As the different factors may not be additive, additional adjustments may be required. Total net subtraction or addition generally should not exceed 5 units of NDF (the range for optimal NDF content is 25 - 35%). In extreme situations (e.g. cows consuming grass hay supplemented with processed barley twice per day) diets over 35% NDF might be necessary. The lowest ration NDF level recommended is 25%. Rations with optimal NDF of 25% will have many long particles, moderate ruminal starch digestibility, contain buffers, are fed as a TMR or grain is fed frequently and have little variation in dry matter and NDF content of forages fed. These recommendations can be used to select the optimal NDF for rations for a given set of feeds and feeding system and can be refined with experience. Remember that the goal is to maximize energy intake and ruminal microbial protein production. This is done by adjusting feeds and feeding systems so that optimal NDF content is at the low end of the range. Feeding low lignin forages with higher fiber digestibility is an exception as it will increase the optimal NDF content but should also increase energy intake.

Don't Lose Sight of the Forest for the Trees!

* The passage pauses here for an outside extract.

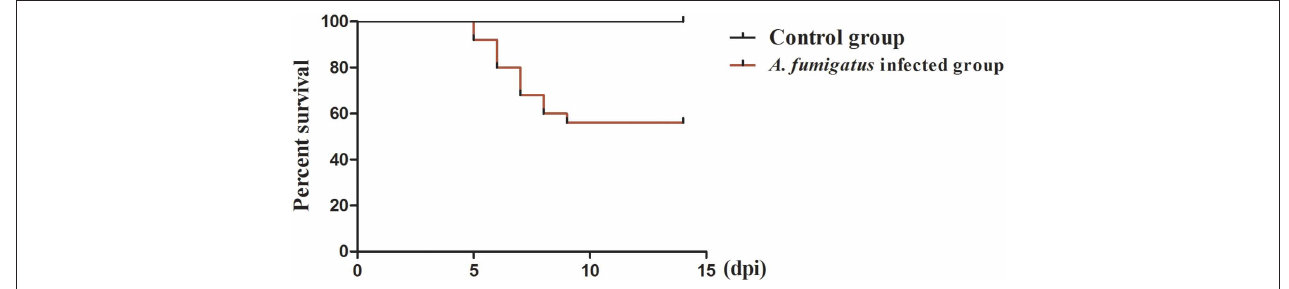
FIGURE 1 | Survival curve after infection with Aspergillus fumigatus . Infected chicken was infected with 2 × 10 6 CFU condia via intra-right thoracic air sac. Control chicken was inoculated with 0.1ml PBS via the same route. In the Aspergillus fumigatus infected group, a total of 11 chickens died from 5 to 9 dpi, respectively. No chickens died in the control group throughout the experiment.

Complicated models based on digestion kinetics are becoming common tools to formulate diets. These models are intellectually appealing and a great teaching tool. However, they have limited usefulness for ration formulation because of their inability to accurately predict ruminal fermentability of diets, ruminal pH, microbial protein production, ruminal fill, and the effect of fermentation acids and ruminal fill on regulation of DMI. The greatest limitation of these models is in obtaining accurate values for rates of passage and digestion of feed components. Although we have methods to compare feeds for relative rates of digestion, these rates are not absolute. More critical is that our knowledge regarding rate of passage of feed ingredients is totally inadequate to use in combination with rate of digestion to predict ruminal digestibility. Although understanding the principles used to develop the models is critical to formulate diets optimally, the time, effort, and expense required to routinely use these complicated but inaccurate models takes away from that required to make more effective recommendations.